In fünf Minuten zur passenden Startausstattung
Fang mit einer einzigen Entscheidung an. Magst du frisch-säuerliche Cocktails, herbe Aperitifs oder weiche, kräftige Drinks? Wähle danach zwei Rezepte, die sich Zutaten teilen. Beim Gin passen Gin Fizz und Gin Basil Smash gut zusammen. Beim Rum sind es Daiquiri und Mojito.
Lies beide Rezepte vollständig, bevor du einkaufst. Frische Kräuter, Eis und Garnitur werden am häufigsten vergessen.
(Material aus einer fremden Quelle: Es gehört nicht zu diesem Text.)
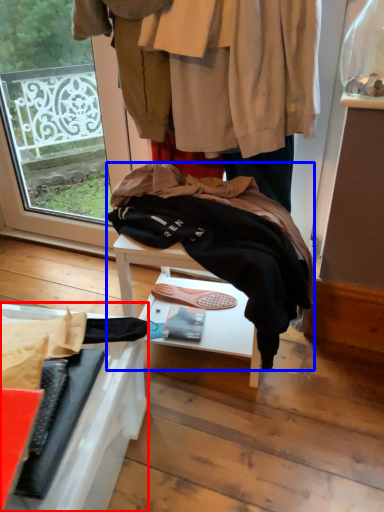
Question: Among these objects, which one is nearest to the camera, furniture (highlighted by a red box) or wool (highlighted by a blue box)?

Choices:
 (A) furniture
 (B) wool

Answer: (A)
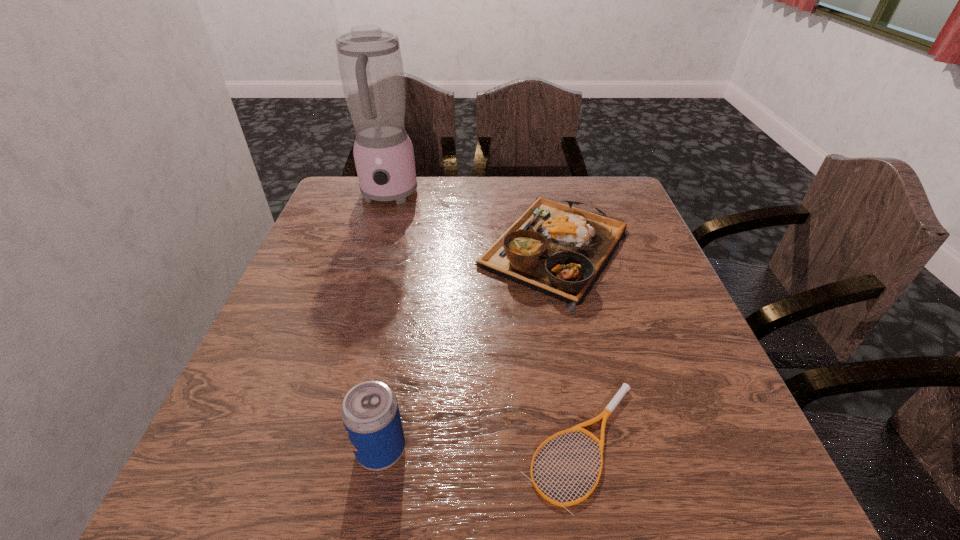
Image resolution: width=960 pixels, height=540 pixels. I want to click on vacant space at the far right corner, so click(621, 220).

Locate an element on the screen. free space between the beer can and the tennis racket is located at coordinates (482, 447).

Find the location of a particular element. The height and width of the screenshot is (540, 960). free space between the shortest object and the third shortest object is located at coordinates (482, 447).

Where is `vacant space that is in between the second tallest object and the second shortest object`? This screenshot has width=960, height=540. vacant space that is in between the second tallest object and the second shortest object is located at coordinates (468, 349).

Where is `vacant space that's between the beer can and the tennis racket`? The height and width of the screenshot is (540, 960). vacant space that's between the beer can and the tennis racket is located at coordinates (482, 447).

Find the location of `empty space that is in between the third tallest object and the second tallest object`. empty space that is in between the third tallest object and the second tallest object is located at coordinates (468, 349).

Image resolution: width=960 pixels, height=540 pixels. I want to click on free space between the beer can and the shortest object, so click(482, 447).

Where is `free area in between the second tallest object and the shortest object`? The height and width of the screenshot is (540, 960). free area in between the second tallest object and the shortest object is located at coordinates (482, 447).

Locate an element on the screen. The height and width of the screenshot is (540, 960). unoccupied position between the beer can and the shortest object is located at coordinates (482, 447).

In order to click on vacant space that is in between the shortest object and the third tallest object in this screenshot , I will do `click(567, 346)`.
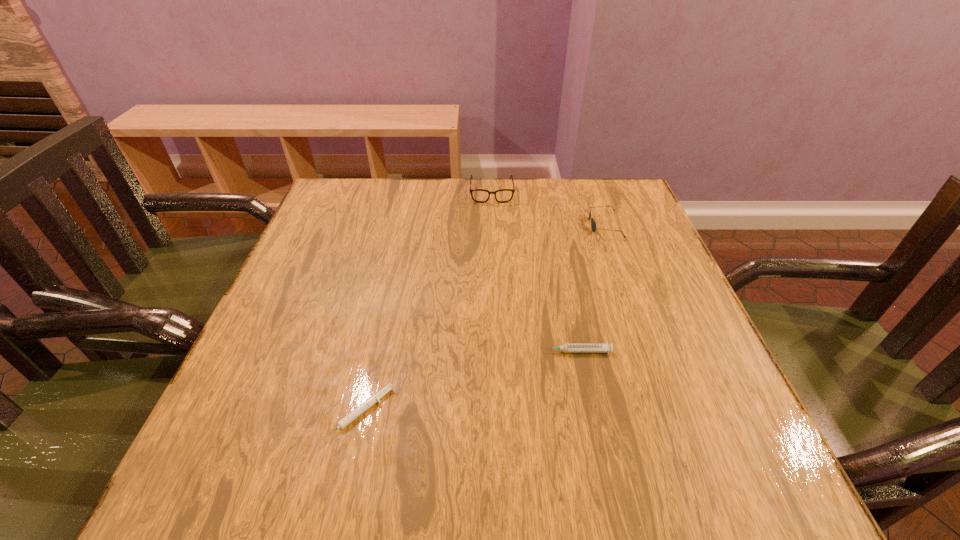
This screenshot has height=540, width=960. Find the location of `free space located on the lenses of the second farthest object`. free space located on the lenses of the second farthest object is located at coordinates (460, 225).

Locate an element on the screen. The height and width of the screenshot is (540, 960). vacant space positioned on the lenses of the second farthest object is located at coordinates (554, 225).

This screenshot has width=960, height=540. In order to click on blank area located 0.370m at the needle end of the second nearest object in this screenshot , I will do `click(342, 352)`.

Identify the location of vacant space situated at the needle end of the second nearest object. (379, 352).

Locate an element on the screen. Image resolution: width=960 pixels, height=540 pixels. vacant area situated at the needle end of the second nearest object is located at coordinates (492, 352).

Locate an element on the screen. free region located on the back of the shorter syringe is located at coordinates (390, 279).

This screenshot has height=540, width=960. Find the location of `spectacles present at the far edge`. spectacles present at the far edge is located at coordinates (478, 195).

You are a GUI agent. You are given a task and a screenshot of the screen. Output one action in this format:
    pyautogui.click(x=<x>, y=<y>)
    Task: Click on the sunglasses situated at the far edge
    This screenshot has width=960, height=540.
    Given the screenshot: What is the action you would take?
    pyautogui.click(x=593, y=225)

Find the location of a particular element. object present at the near edge is located at coordinates (374, 398).

You are a GUI agent. You are given a task and a screenshot of the screen. Output one action in this format:
    pyautogui.click(x=<x>, y=<y>)
    Task: Click on the object present at the right edge
    This screenshot has width=960, height=540.
    Given the screenshot: What is the action you would take?
    pyautogui.click(x=593, y=225)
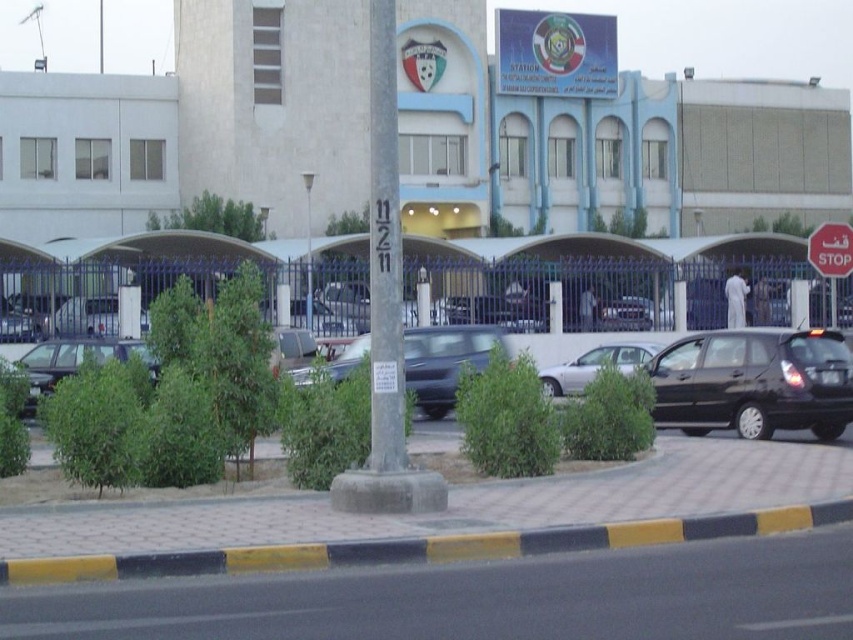
Question: Is metallic gray sedan at center thinner than red matte stop sign at upper right?

Choices:
 (A) yes
 (B) no

Answer: (A)

Question: Does white concrete building at center appear on the left side of red matte stop sign at upper right?

Choices:
 (A) no
 (B) yes

Answer: (B)

Question: Considering the real-world distances, which object is farthest from the white concrete building at center?

Choices:
 (A) matte black car at lower left
 (B) metallic gray sedan at center

Answer: (B)

Question: Which object is closer to the camera taking this photo?

Choices:
 (A) metallic gray sedan at center
 (B) white concrete building at center
 (C) silver metallic sedan at center

Answer: (C)

Question: Which point is closer to the camera taking this photo?

Choices:
 (A) (42, 358)
 (B) (550, 390)
 (C) (831, 225)

Answer: (C)

Question: Is shiny black car at right thinner than matte black car at lower left?

Choices:
 (A) no
 (B) yes

Answer: (B)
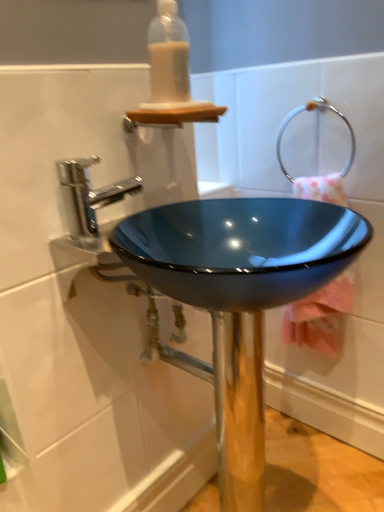
Question: From their relative heights in the image, would you say silver metallic towel ring at upper right is taller or shorter than glossy blue bowl at center?

Choices:
 (A) tall
 (B) short

Answer: (B)

Question: From a real-world perspective, is silver metallic towel ring at upper right above or below glossy blue bowl at center?

Choices:
 (A) below
 (B) above

Answer: (B)

Question: Which object is positioned closest to the translucent plastic bottle at upper center?

Choices:
 (A) glossy blue bowl at center
 (B) silver metallic towel ring at upper right
 (C) polished chrome faucet at upper left
 (D) pink fabric towel at center right

Answer: (C)

Question: Which object is positioned farthest from the silver metallic towel ring at upper right?

Choices:
 (A) pink fabric towel at center right
 (B) polished chrome faucet at upper left
 (C) translucent plastic bottle at upper center
 (D) glossy blue bowl at center

Answer: (B)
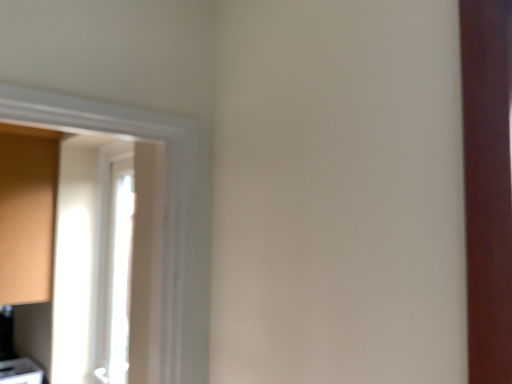
Question: From the image's perspective, is white glossy door at left above or below matte wood cabinet at left, placed as the second cabinetry when sorted from bottom to top?

Choices:
 (A) below
 (B) above

Answer: (A)

Question: In terms of height, does white glossy door at left look taller or shorter compared to matte wood cabinet at left, which ranks as the 1th cabinetry in top-to-bottom order?

Choices:
 (A) short
 (B) tall

Answer: (B)

Question: Considering the real-world distances, which object is farthest from the matte white cabinet at lower left, the second cabinetry positioned from the top?

Choices:
 (A) matte wood cabinet at left, which ranks as the 1th cabinetry in top-to-bottom order
 (B) white glossy door at left

Answer: (A)

Question: Which of these objects is positioned farthest from the white glossy door at left?

Choices:
 (A) matte wood cabinet at left, which ranks as the 1th cabinetry in top-to-bottom order
 (B) matte white cabinet at lower left, the second cabinetry positioned from the top

Answer: (B)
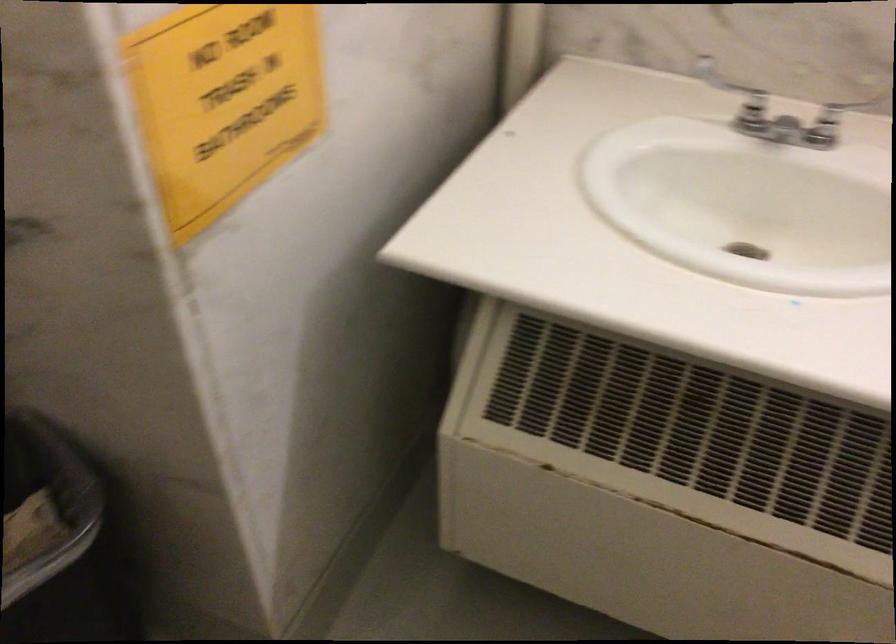
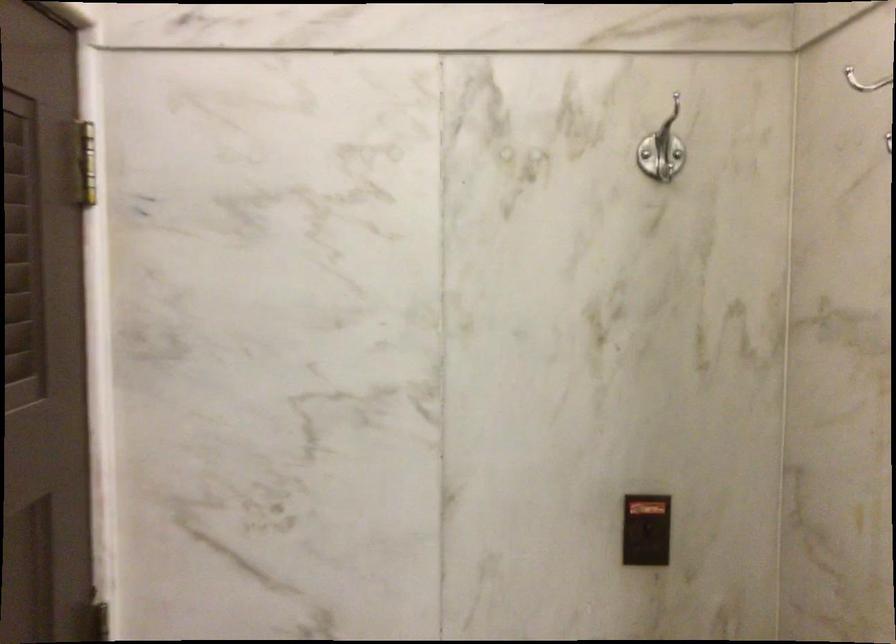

Sie stehen meist am Ende der Zutatenliste.
Trag deine vorhandenen Zutaten danach in die Hausbar ein. Ein Treffer heißt: Die Zutaten dieses Rezepts passen zu deiner Auswahl. Wie viel noch in der Flasche ist, weiß die Hausbar nicht. Eis, saubere Geräte und die Garnitur bleiben dein eigener Vorbereitungsschritt.
Die Einkaufsliste rechnet den Gesamtbedarf deiner gewählten Portionen zusammen. Was du schon zu Hause stehen hast, ziehst du selbst ab.
Drei Ausbaustufen für den Einkauf
Die Stufen zeigen, wie wenige Flaschen für zwei gute Drinks reichen. Eine Pflichtreihenfolge ist das nicht. Du kannst direkt mit der Rum-Variante beginnen oder bei deinen zwei Lieblingsdrinks bleiben. Eine zusätzliche Flasche lohnt sich erst, sobald du die damit möglichen Drinks wirklich mixen möchtest.
Kaufe leicht Verderbliches passend zum geplanten Termin. Ein großer Kräuterbund oder eine geöffnete Wermutflasche ist kein guter Vorrat, falls beides danach wochenlang ungenutzt steht. Kleine Gebinde sind bei selten gebrauchten Zutaten oft klüger als der niedrigste Literpreis.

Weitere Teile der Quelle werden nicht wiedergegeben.